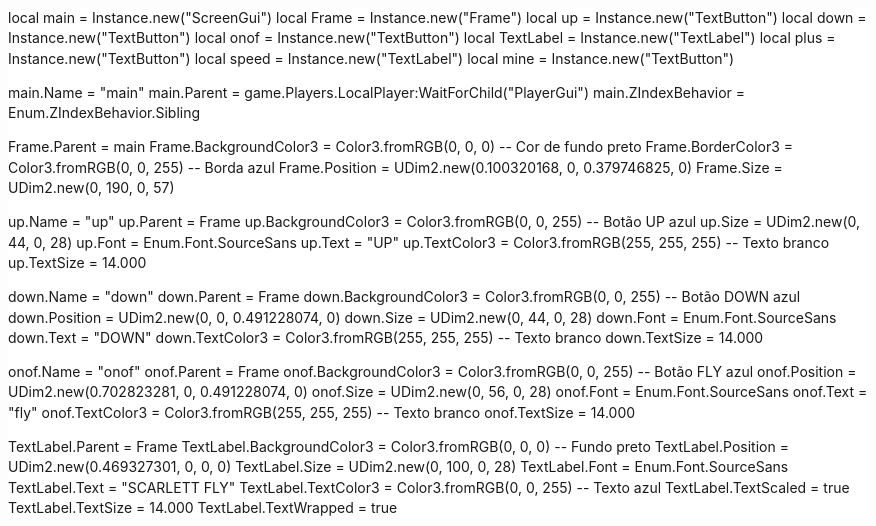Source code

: local main = Instance.new("ScreenGui")
local Frame = Instance.new("Frame")
local up = Instance.new("TextButton")
local down = Instance.new("TextButton")
local onof = Instance.new("TextButton")
local TextLabel = Instance.new("TextLabel")
local plus = Instance.new("TextButton")
local speed = Instance.new("TextLabel")
local mine = Instance.new("TextButton")

main.Name = "main"
main.Parent = game.Players.LocalPlayer:WaitForChild("PlayerGui")
main.ZIndexBehavior = Enum.ZIndexBehavior.Sibling

Frame.Parent = main
Frame.BackgroundColor3 = Color3.fromRGB(0, 0, 0)  -- Cor de fundo preto
Frame.BorderColor3 = Color3.fromRGB(0, 0, 255)  -- Borda azul
Frame.Position = UDim2.new(0.100320168, 0, 0.379746825, 0)
Frame.Size = UDim2.new(0, 190, 0, 57)

up.Name = "up"
up.Parent = Frame
up.BackgroundColor3 = Color3.fromRGB(0, 0, 255)  -- Botão UP azul
up.Size = UDim2.new(0, 44, 0, 28)
up.Font = Enum.Font.SourceSans
up.Text = "UP"
up.TextColor3 = Color3.fromRGB(255, 255, 255)  -- Texto branco
up.TextSize = 14.000

down.Name = "down"
down.Parent = Frame
down.BackgroundColor3 = Color3.fromRGB(0, 0, 255)  -- Botão DOWN azul
down.Position = UDim2.new(0, 0, 0.491228074, 0)
down.Size = UDim2.new(0, 44, 0, 28)
down.Font = Enum.Font.SourceSans
down.Text = "DOWN"
down.TextColor3 = Color3.fromRGB(255, 255, 255)  -- Texto branco
down.TextSize = 14.000

onof.Name = "onof"
onof.Parent = Frame
onof.BackgroundColor3 = Color3.fromRGB(0, 0, 255)  -- Botão FLY azul
onof.Position = UDim2.new(0.702823281, 0, 0.491228074, 0)
onof.Size = UDim2.new(0, 56, 0, 28)
onof.Font = Enum.Font.SourceSans
onof.Text = "fly"
onof.TextColor3 = Color3.fromRGB(255, 255, 255)  -- Texto branco
onof.TextSize = 14.000

TextLabel.Parent = Frame
TextLabel.BackgroundColor3 = Color3.fromRGB(0, 0, 0)  -- Fundo preto
TextLabel.Position = UDim2.new(0.469327301, 0, 0, 0)
TextLabel.Size = UDim2.new(0, 100, 0, 28)
TextLabel.Font = Enum.Font.SourceSans
TextLabel.Text = "SCARLETT FLY"
TextLabel.TextColor3 = Color3.fromRGB(0, 0, 255)  -- Texto azul
TextLabel.TextScaled = true
TextLabel.TextSize = 14.000
TextLabel.TextWrapped = true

◇ ◇ ◇

▶ _PROBLEM_
Please lay out every line of the material above as a Markdown table with the columns Row and Line, numbering the rows and skipping blank lines. Leave the pictures out.

▶ _ANSWER BOX_
| Row | Line |
|---|---|
| 1 | Source code |
| 2 | : local main = Instance.new("ScreenGui") |
| 3 | local Frame = Instance.new("Frame") |
| 4 | local up = Instance.new("TextButton") |
| 5 | local down = Instance.new("TextButton") |
| 6 | local onof = Instance.new("TextButton") |
| 7 | local TextLabel = Instance.new("TextLabel") |
| 8 | local plus = Instance.new("TextButton") |
| 9 | local speed = Instance.new("TextLabel") |
| 10 | local mine = Instance.new("TextButton") |
| 11 | main.Name = "main" |
| 12 | main.Parent = game.Players.LocalPlayer:WaitForChild("PlayerGui") |
| 13 | main.ZIndexBehavior = Enum.ZIndexBehavior.Sibling |
| 14 | Frame.Parent = main |
| 15 | Frame.BackgroundColor3 = Color3.fromRGB(0, 0, 0)  -- Cor de fundo preto |
| 16 | Frame.BorderColor3 = Color3.fromRGB(0, 0, 255)  -- Borda azul |
| 17 | Frame.Position = UDim2.new(0.100320168, 0, 0.379746825, 0) |
| 18 | Frame.Size = UDim2.new(0, 190, 0, 57) |
| 19 | up.Name = "up" |
| 20 | up.Parent = Frame |
| 21 | up.BackgroundColor3 = Color3.fromRGB(0, 0, 255)  -- Botão UP azul |
| 22 | up.Size = UDim2.new(0, 44, 0, 28) |
| 23 | up.Font = Enum.Font.SourceSans |
| 24 | up.Text = "UP" |
| 25 | up.TextColor3 = Color3.fromRGB(255, 255, 255)  -- Texto branco |
| 26 | up.TextSize = 14.000 |
| 27 | down.Name = "down" |
| 28 | down.Parent = Frame |
| 29 | down.BackgroundColor3 = Color3.fromRGB(0, 0, 255)  -- Botão DOWN azul |
| 30 | down.Position = UDim2.new(0, 0, 0.491228074, 0) |
| 31 | down.Size = UDim2.new(0, 44, 0, 28) |
| 32 | down.Font = Enum.Font.SourceSans |
| 33 | down.Text = "DOWN" |
| 34 | down.TextColor3 = Color3.fromRGB(255, 255, 255)  -- Texto branco |
| 35 | down.TextSize = 14.000 |
| 36 | onof.Name = "onof" |
| 37 | onof.Parent = Frame |
| 38 | onof.BackgroundColor3 = Color3.fromRGB(0, 0, 255)  -- Botão FLY azul |
| 39 | onof.Position = UDim2.new(0.702823281, 0, 0.491228074, 0) |
| 40 | onof.Size = UDim2.new(0, 56, 0, 28) |
| 41 | onof.Font = Enum.Font.SourceSans |
| 42 | onof.Text = "fly" |
| 43 | onof.TextColor3 = Color3.fromRGB(255, 255, 255)  -- Texto branco |
| 44 | onof.TextSize = 14.000 |
| 45 | TextLabel.Parent = Frame |
| 46 | TextLabel.BackgroundColor3 = Color3.fromRGB(0, 0, 0)  -- Fundo preto |
| 47 | TextLabel.Position = UDim2.new(0.469327301, 0, 0, 0) |
| 48 | TextLabel.Size = UDim2.new(0, 100, 0, 28) |
| 49 | TextLabel.Font = Enum.Font.SourceSans |
| 50 | TextLabel.Text = "SCARLETT FLY" |
| 51 | TextLabel.TextColor3 = Color3.fromRGB(0, 0, 255)  -- Texto azul |
| 52 | TextLabel.TextScaled = true |
| 53 | TextLabel.TextSize = 14.000 |
| 54 | TextLabel.TextWrapped = true |